- **EXTRACTED RECORDS**
● ● ● ●
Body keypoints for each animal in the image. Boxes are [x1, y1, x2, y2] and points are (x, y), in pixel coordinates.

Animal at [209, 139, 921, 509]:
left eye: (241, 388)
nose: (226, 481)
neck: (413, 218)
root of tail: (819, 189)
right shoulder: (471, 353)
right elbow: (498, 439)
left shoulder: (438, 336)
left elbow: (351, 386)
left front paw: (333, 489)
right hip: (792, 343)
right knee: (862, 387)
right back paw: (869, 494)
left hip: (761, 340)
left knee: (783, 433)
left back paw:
● ● ● ●
Until the last line is reached, keep transcribing the data exactly.

Body keypoints for each animal in the image. Boxes are [x1, y1, x2, y2] and points are (x, y), in pixel coordinates.

Animal at [209, 139, 921, 509]:
left eye: (241, 388)
nose: (226, 481)
neck: (413, 218)
root of tail: (819, 189)
right shoulder: (471, 353)
right elbow: (498, 439)
left shoulder: (438, 336)
left elbow: (351, 386)
left front paw: (333, 489)
right hip: (792, 343)
right knee: (862, 387)
right back paw: (869, 494)
left hip: (761, 340)
left knee: (783, 433)
left back paw:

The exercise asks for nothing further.